Sur le fond qui a lu le programme ?
Mais sur le fond des choses, je voudrais bien savoir le nombre de personnes qui causent de ce cours et qui ont pris la peine de lire le programme officiel du Ministère de l'Éducation concernant ce nouveau cours ? J'ai devant moi le texte complet du programme. Je l'ai lu in extenso. Il y a là un fourre-tout indescriptible qui jettera une confusion telle dans le cerveau des enfants, qu'il est difficile d'en prévoir les conséquences.
Relativisme, papillonnage, indifférence au sens profond
Les notions religieuses et philosophiques réfèrent souvent à des concepts abstraits. On ne peut aborder tous ces concepts en même temps. Papillonner sur toutes les religions ne fera pas de nos étudiants des érudits sur la question religieuse. Ils auront des notions vagues, peu approfondies, et les mettront habituellement dans un climat de relativisme total, voire une indifférence complète à propos du fait religieux. Le programme du Ministère est une « grammaire religieuse » plutôt qu'un cours sur les religions. Il aborde les mots, les gestes, les rites, sans en donner souvent l'origine, le sens, et dans quel but il doit être posé. La religion est plus qu'une « vaisselle » qui sert à expliquer certains fondements. Ce programme a un défaut notoire. Il place les six religions abordées — je n'ose écrire les grandes religions — sur un même pied d'égalité. L'histoire des religions démontre que les grands courants religieux ne peuvent pas tous être mis sur le même podium. Une distinction majeure s'impose entre religions dites naturelles et religion dite surnaturelle. C'est donc, pédagogiquement, une erreur majeure de vouloir faire table rase de cette distinction fondamentale. Les jeunes tireront vite la conclusion : si toutes les religions se ressemblent pourquoi les étudier. Le syncrétisme religieux naît toujours dans la confusion des genres.

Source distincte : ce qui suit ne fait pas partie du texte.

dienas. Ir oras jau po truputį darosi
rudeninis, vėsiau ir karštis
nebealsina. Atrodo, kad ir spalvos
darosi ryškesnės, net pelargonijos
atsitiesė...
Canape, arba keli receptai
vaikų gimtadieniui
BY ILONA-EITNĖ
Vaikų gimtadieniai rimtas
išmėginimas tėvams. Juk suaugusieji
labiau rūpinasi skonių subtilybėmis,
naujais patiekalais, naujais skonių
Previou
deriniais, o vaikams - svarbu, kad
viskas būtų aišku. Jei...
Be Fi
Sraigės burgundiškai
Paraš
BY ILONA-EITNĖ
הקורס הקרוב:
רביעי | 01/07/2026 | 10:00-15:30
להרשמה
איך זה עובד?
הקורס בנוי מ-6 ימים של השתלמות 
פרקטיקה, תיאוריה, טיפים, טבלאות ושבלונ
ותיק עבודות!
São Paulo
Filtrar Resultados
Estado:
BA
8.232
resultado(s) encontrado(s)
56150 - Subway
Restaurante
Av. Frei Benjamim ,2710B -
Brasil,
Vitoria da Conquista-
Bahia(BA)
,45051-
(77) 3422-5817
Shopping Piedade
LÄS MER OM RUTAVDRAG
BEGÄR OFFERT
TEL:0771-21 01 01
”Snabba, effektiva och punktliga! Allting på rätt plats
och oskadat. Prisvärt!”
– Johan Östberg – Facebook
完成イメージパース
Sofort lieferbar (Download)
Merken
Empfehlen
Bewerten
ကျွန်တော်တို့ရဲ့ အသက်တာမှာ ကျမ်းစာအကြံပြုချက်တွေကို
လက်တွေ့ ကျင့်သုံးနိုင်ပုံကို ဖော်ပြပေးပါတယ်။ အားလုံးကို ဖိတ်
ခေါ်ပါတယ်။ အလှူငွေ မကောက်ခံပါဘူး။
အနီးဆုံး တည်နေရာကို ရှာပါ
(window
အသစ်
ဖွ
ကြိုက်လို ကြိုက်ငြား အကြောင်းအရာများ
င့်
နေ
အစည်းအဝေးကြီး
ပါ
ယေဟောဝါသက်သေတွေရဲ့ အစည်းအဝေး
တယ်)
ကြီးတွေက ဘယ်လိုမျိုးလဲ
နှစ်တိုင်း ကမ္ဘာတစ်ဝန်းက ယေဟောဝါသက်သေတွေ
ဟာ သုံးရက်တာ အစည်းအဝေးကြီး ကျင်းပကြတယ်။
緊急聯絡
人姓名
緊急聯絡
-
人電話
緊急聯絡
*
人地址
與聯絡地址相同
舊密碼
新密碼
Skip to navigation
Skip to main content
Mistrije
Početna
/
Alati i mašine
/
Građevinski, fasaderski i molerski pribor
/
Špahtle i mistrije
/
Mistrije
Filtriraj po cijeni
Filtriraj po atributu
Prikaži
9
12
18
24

Cours imposé à des maîtres peu formés et parfois contraints
Le programme a ses bons côtés. Faudrait-il trouver des maîtres compétents pour l'enseigner. Il y en a un certain nombre qui le sont. La très grande majorité des professeurs d'éthique et de culture religieuse se sont vus imposer ce cours, pour complément de tâche. Ordinairement, ils suivent un manuel qu'ils n'ont pas approfondi et « tiennent le temps » pour se débarrasser de quelque chose qu'ils doivent subir. C'est sans doute la grande lacune dans l'application de ce nouveau programme. À une jeune enseignante qui s'est vue imposer 4 cours de ce nouveau programme, je demandais, dernièrement, si elle savait ce que c'était que l'éthique. Elle me répondit : « Non ! »... Pour se sauver d'une explication supplémentaire, elle me confia, tout bonnement, qu'elle suivrait le livre lorsqu'il serait arrivé. Or, le dit volume est encore en impression. Que font les élèves pendant ce temps ? Ils vont tout autre chose, sauf de l'éthique et un vernis de culture religieuse. L'improvisation est à son plus haut niveau. Que chacun tire ses conclusions.
Programme touffu, disparate qui ne donnera pas les fruits escomptés
Les miennes sont tirées: ce programme est touffu, aborde trop de notions disparates et ne donnera sans doute pas les fruits escomptés. On ne peut pas apprendre tout, sur tout, en même temps.